Porque o fundamental é saber "o que é a poesia". Você nunca chegará a Teresina se não souber pra que lado fica Teresina. Eu não digo que a poesia seja uma coisa definível, mas você tem de saber o que é isto: "aonde eu quero chegar"; ou seja, esse "aonde eu quero chegar" tem de existir. Eu me lembro quando li Fernando Pessoa, Drummond, Valéry, e alguns versos me marcaram ao me mostrar o que era a poesia, como quando Valéry dizia: "Beau Ciel, vrai ciel, regardez-moi, qui change". Isso não é apenas uma idéia, mas a sua colocação diante da realidade...
Este é um poeta que me interessa, nesse momento, por me parecer extremamente cerebral, de uma poesia muito elaborada, Ele é cerebral, mas também existe uma lenda em tomo de Valéry. O poema "Le Cimetíère Marin" (0 Cemitério Marinho), por exemplo é um poema altamente comovido. Veja bem, uma coisa é a elaboração, é a atitude do poeta em relação à poesia e aos seus meios de expressão, que em alguns é mais cerebral, mais racionalizado, mas, seja de quem for, se ele não se comove não existe poesia. Porque a única coisa que a poesia faz é comover. A poesia não cura dor de dente, não resolve problema econômico, não desintegra o átomo, não serve para nada. A única coisa que ela faz é comover. Porque não há um conhecimento, algo que se ganhe através da poesia, o que ela faz é nos comover. É uma mentira que nos comove. Afinal, a realidade do mundo é insuportável. Por isso se faz poesia, se faz arte, se faz música, etc.
— Eu não diria que é uma forma de fuga, porque ao mesmo tempo ela procura tomar a vida possível.

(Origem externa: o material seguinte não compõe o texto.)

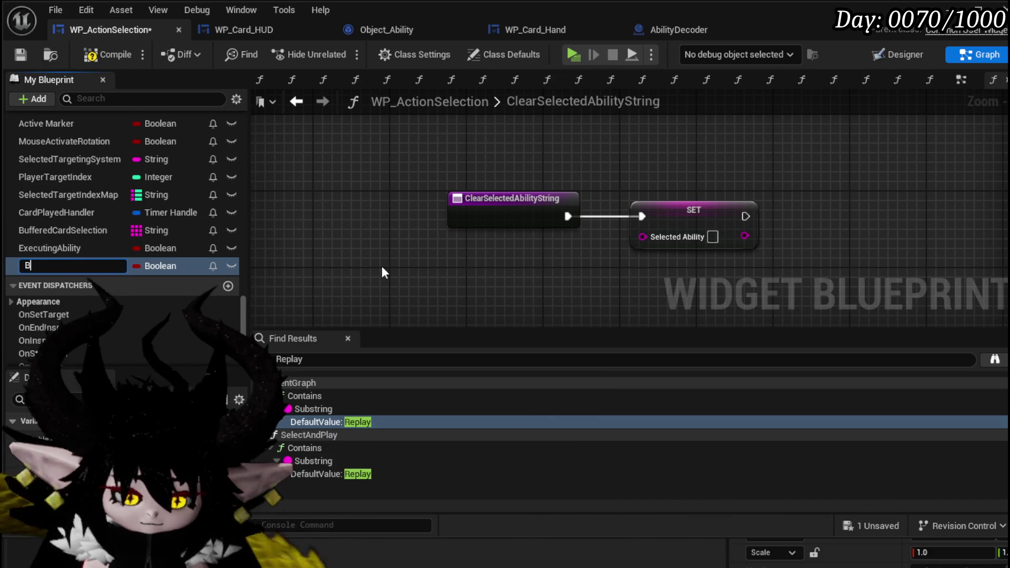
pyautogui.write('ufferExecution')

Ela não quer sair da vida. O homem não faz poesia para sair da vida, ele faz poesia para ter coragem de viver.
Este é o mundo em que vivemos banal e delirante, mas onde se torna cada dia mais clara a necessidade de despertar e cultivar o que há de humano no homem. Os poetas podem ajudar nisso. E não por mistificar a realidade, mas, pelo contrário, por revelá-la na sua verdade, que é prosaica e, ao mesmo tempo, fascinante. O poeta sonha no concreto o sonho de todos. Ele sabe que a poesia brota da banalidade do mesmo modo que o poema nasce da linguagem comum. Está na tua boca, na minha boca, a palavra que eventualmente se converterá em beleza. Ou não.
recortes /sueliaduan - Ferreira Gullar - Conta Tudo/ 2005
2 comentários:
Já tinha ouvido Gullar falar isso num documentário. Mas acho que só passaram parte dessa dissertação. Enfim. Maravilhoso dito. Lúcido. Concordo com ele. Não creio que ele tenha sido o primeiro a falar isso, pois Homero, Camões, Bandeira já sabiam e falavam disso. Mas vale muito a pena repisar, para que se grave em nossas mentes.
É verdade, Rodrigo, outros falaram cada um a seu modo,mas a essência é a mesma.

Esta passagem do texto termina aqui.